Scientific classification
- Kingdom: Animalia
- Phylum: Chordata
- Class: Actinopterygii
- Order: Mugiliformes
- Family: Mugilidae
- Genus: Agonostomus
- Species: A. telfairii
- Binomial name: Agonostomus telfairii E. T. Bennett, 1832
- Synonyms: Nestis cyprinoides Valenciennes, 1836; Nestis dobuloides Valenciennes, 1836; Agonostoma dobuloides (Valenciennes, 1836); Agonostomus dobuloides (Valenciennes, 1836);

= Agonostomus telfairii =

- Authority: E. T. Bennett, 1832
- Conservation status: LC
- Synonyms: Nestis cyprinoides Valenciennes, 1836, Nestis dobuloides Valenciennes, 1836, Agonostoma dobuloides (Valenciennes, 1836), Agonostomus dobuloides (Valenciennes, 1836)

Species of ray-finned fish

Agonostomus telfairii is a species of ray-finned fish in the family Mugilidae, the mullets. It is known by the common name fairy mullet. It is native to the islands off the eastern coast of Africa, where it can be found in freshwater bodies and estuaries in Comoros, Madagascar, Mauritius, Mayotte, and Réunion. It returns to the sea to spawn.
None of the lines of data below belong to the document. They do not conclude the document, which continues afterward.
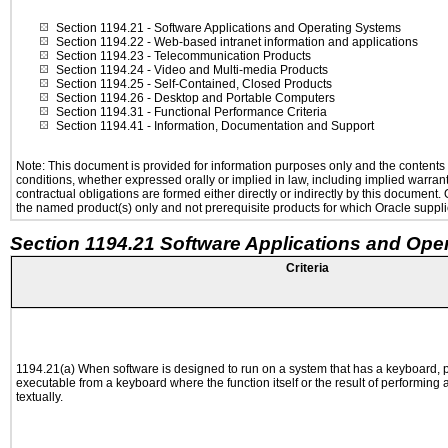
Section 1194.21
- Software Applications and Operating Systems
Section 1194.22
- Web-based intranet information and applications
Section 1194.23
- Telecommunication Products
Section 1194.24
- Video and Multi-media Products
Section 1194.25
- Self-Contained, Closed Products
Section 1194.26
- Desktop and Portable Computers
Section 1194.31
- Functional Performance Criteria
Section 1194.41
- Information, Documentation and Support
Note: This document is provided for information purposes only and the contents h
conditions, whether expressed orally or implied in law, including implied warranti
contractual obligations are formed either directly or indirectly by this document
the named product(s) only and not prerequisite products for which Oracle supplie
Section 1194.21 Software Applications and Ope
Criteria
1194.21(a) When software is designed to run on a system that has a keyboard, p
executable from a keyboard where the function itself or the result of performing
textually.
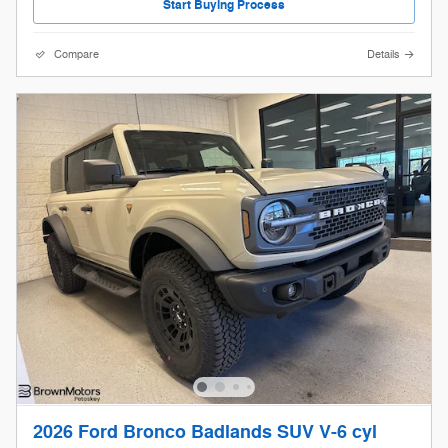
Start Buying Process
Compare
Details
2026 Ford Bronco Badlands SUV V-6 cyl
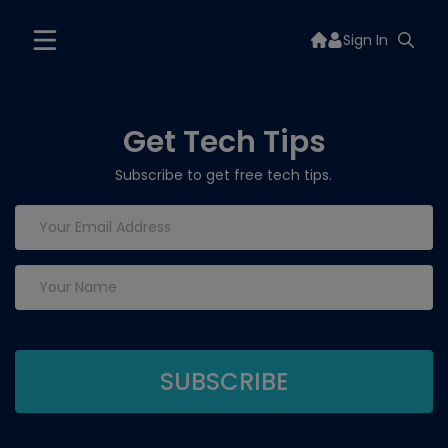
Sign In
Get Tech Tips
Subscribe to get free tech tips.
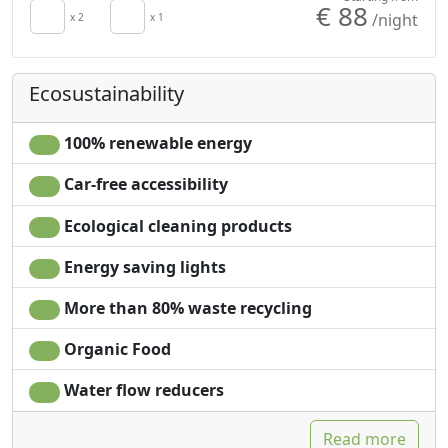
€ 88
/night
Minibar available
x 2
x 1
Shower
upon request for
Plastic-free shampoo,
energy saving
no single-use
Ecosustainability
Hair dryer
Washing machine
Terrace
Garden
Towels
Garden view
100% renewable energy
Sheets
Panoramic view
Car-free accessibility
Cupboard or
Private pool for
Wardrobe
exclusive use
Ecological cleaning products
Desk
Own entrance
Energy saving lights
More than 80% waste recycling
Organic Food
Water flow reducers
Read more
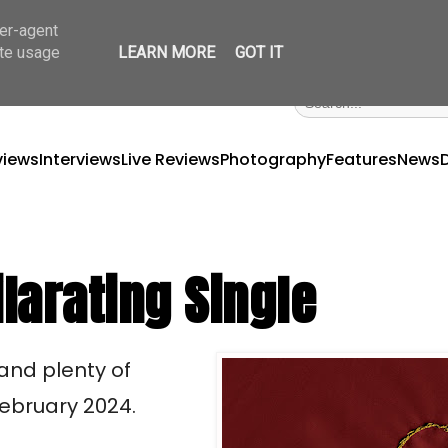
ser-agent
ate usage
LEARN MORE
GOT IT
views
Interviews
Live Reviews
Photography
Features
News
larating Single
 and plenty of
 February 2024.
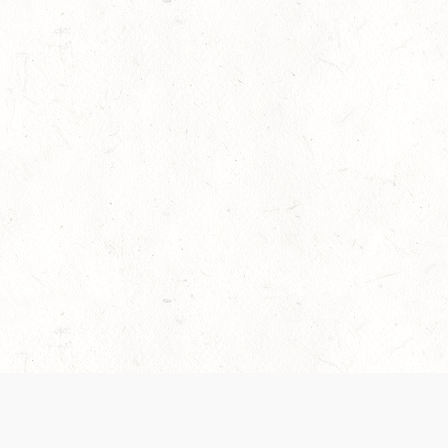
es are handled and transparency regarding the
 use the services, you agree to the new Terms.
This species grows to a length of 75 cm TL and is of minor importance to commercial fisheries. The specific name honours the Irish botanist and ship's surgeon Charles Telfair (1778-1833), who is known to have made a botanical and zoological collection in Mauritius in 1810 which included the type of this species.